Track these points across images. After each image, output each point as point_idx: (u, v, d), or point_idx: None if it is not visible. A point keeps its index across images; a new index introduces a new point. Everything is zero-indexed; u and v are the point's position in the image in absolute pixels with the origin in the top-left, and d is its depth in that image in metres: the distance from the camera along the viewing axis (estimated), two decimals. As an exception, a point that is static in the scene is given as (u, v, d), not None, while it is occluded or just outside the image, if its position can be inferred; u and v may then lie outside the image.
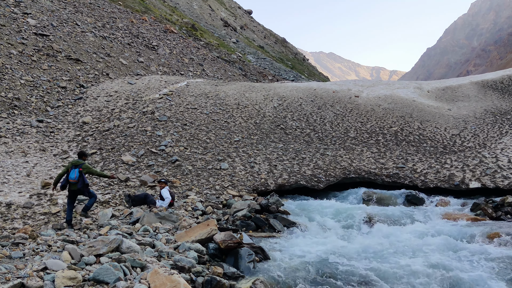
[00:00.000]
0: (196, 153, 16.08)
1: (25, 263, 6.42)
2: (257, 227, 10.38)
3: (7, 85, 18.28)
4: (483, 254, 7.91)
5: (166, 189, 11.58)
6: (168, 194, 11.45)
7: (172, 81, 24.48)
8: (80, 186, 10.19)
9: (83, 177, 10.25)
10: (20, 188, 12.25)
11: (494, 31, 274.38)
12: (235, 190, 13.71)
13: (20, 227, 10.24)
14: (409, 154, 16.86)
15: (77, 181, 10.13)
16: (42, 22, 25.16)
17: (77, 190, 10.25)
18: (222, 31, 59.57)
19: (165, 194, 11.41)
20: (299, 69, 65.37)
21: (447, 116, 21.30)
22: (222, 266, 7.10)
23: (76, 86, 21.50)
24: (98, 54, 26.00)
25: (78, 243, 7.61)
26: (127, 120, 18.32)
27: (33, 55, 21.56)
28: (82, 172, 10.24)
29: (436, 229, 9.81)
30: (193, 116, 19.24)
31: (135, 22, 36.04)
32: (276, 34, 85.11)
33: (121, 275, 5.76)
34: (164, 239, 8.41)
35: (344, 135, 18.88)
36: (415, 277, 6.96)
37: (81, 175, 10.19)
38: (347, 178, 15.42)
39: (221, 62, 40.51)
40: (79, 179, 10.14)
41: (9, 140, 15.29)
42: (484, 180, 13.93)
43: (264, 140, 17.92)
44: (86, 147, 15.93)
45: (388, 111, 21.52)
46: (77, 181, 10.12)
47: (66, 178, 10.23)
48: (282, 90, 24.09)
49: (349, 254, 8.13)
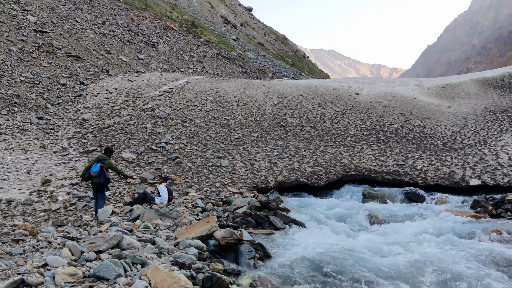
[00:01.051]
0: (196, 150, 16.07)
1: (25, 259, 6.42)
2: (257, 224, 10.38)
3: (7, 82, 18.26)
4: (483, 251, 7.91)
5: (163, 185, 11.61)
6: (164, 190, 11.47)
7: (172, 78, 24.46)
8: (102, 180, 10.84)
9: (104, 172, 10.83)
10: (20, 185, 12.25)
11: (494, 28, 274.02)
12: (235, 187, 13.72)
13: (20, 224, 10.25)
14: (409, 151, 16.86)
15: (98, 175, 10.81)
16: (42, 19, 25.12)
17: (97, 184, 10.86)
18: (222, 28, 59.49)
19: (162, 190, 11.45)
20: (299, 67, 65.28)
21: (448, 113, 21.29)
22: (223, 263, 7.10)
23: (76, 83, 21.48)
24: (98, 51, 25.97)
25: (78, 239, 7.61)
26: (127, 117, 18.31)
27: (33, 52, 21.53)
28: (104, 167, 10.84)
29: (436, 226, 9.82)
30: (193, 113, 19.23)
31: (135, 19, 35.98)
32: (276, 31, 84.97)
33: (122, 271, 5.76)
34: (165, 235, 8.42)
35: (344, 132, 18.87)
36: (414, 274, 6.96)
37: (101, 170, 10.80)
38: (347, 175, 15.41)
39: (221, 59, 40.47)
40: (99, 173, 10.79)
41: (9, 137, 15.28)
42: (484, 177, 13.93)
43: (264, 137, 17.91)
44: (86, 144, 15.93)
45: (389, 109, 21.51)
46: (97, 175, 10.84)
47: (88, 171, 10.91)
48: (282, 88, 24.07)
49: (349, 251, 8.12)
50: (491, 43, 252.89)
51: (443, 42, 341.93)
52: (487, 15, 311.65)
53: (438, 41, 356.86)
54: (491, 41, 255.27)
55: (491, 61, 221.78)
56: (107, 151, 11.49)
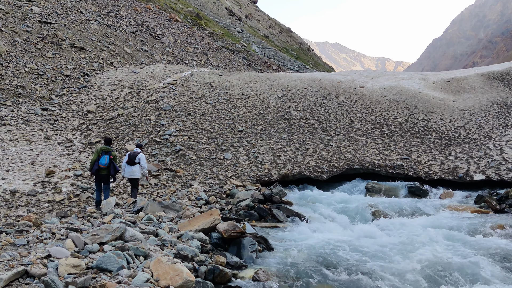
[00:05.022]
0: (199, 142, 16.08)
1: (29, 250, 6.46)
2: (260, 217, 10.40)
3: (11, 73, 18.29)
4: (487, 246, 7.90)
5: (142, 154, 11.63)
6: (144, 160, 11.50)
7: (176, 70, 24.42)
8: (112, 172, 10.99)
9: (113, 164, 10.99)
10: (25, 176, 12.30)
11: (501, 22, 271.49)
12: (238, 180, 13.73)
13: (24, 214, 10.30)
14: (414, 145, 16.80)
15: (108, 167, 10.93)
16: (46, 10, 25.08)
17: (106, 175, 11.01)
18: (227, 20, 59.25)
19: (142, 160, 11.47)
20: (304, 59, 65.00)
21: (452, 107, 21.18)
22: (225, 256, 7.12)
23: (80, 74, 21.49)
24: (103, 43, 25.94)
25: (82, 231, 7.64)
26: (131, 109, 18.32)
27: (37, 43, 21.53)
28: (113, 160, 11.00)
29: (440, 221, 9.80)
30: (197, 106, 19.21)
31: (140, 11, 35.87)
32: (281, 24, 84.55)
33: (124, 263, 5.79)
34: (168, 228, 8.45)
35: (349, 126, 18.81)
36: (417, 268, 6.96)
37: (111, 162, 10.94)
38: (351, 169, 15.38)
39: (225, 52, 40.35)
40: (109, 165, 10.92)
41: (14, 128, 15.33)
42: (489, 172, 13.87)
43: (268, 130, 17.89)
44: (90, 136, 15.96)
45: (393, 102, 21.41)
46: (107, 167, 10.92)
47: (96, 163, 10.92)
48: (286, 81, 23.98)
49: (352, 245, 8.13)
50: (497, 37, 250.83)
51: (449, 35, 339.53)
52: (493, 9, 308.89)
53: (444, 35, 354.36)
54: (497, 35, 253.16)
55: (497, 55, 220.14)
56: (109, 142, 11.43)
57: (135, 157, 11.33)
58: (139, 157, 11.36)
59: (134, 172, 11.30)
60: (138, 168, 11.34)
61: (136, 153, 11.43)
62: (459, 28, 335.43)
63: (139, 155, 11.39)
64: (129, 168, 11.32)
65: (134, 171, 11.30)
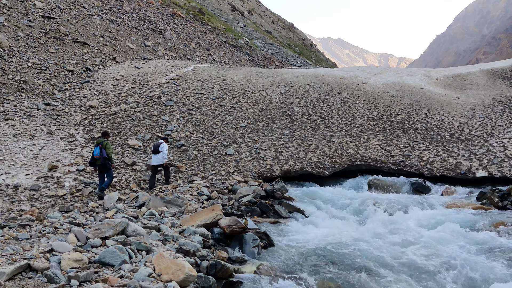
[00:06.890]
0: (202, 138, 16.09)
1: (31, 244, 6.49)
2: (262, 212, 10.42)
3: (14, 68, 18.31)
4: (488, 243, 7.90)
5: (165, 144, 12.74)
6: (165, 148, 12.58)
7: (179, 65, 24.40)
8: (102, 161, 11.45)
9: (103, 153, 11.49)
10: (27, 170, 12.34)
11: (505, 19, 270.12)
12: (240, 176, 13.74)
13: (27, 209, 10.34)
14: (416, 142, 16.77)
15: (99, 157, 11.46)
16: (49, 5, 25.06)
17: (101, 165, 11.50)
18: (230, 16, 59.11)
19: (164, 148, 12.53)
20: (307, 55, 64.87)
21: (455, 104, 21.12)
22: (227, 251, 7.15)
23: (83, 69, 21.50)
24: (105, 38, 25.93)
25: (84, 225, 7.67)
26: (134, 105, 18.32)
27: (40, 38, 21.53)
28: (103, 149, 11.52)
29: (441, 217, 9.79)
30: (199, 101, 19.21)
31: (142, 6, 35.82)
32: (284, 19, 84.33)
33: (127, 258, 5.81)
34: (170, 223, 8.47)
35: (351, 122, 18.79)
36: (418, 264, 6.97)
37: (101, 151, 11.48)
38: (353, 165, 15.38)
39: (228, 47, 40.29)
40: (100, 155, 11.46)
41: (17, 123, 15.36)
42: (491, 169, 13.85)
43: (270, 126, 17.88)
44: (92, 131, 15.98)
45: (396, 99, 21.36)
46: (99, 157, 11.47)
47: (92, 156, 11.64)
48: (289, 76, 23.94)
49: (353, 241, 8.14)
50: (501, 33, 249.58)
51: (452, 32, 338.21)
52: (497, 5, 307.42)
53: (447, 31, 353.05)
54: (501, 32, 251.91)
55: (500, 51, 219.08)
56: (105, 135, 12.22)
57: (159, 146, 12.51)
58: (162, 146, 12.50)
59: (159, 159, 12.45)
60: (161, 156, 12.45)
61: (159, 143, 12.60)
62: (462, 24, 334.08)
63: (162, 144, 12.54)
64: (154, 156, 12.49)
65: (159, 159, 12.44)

TASK: Return only the stretch of the material above from the line holding "19: (165, 194, 11.41)" through the line holding "49: (349, 254, 8.13)", copied exactly.

TASK ANSWER:
19: (165, 194, 11.41)
20: (299, 69, 65.37)
21: (447, 116, 21.30)
22: (222, 266, 7.10)
23: (76, 86, 21.50)
24: (98, 54, 26.00)
25: (78, 243, 7.61)
26: (127, 120, 18.32)
27: (33, 55, 21.56)
28: (82, 172, 10.24)
29: (436, 229, 9.81)
30: (193, 116, 19.24)
31: (135, 22, 36.04)
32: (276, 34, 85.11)
33: (121, 275, 5.76)
34: (164, 239, 8.41)
35: (344, 135, 18.88)
36: (415, 277, 6.96)
37: (81, 175, 10.19)
38: (347, 178, 15.42)
39: (221, 62, 40.51)
40: (79, 179, 10.14)
41: (9, 140, 15.29)
42: (484, 180, 13.93)
43: (264, 140, 17.92)
44: (86, 147, 15.93)
45: (388, 111, 21.52)
46: (77, 181, 10.12)
47: (66, 178, 10.23)
48: (282, 90, 24.09)
49: (349, 254, 8.13)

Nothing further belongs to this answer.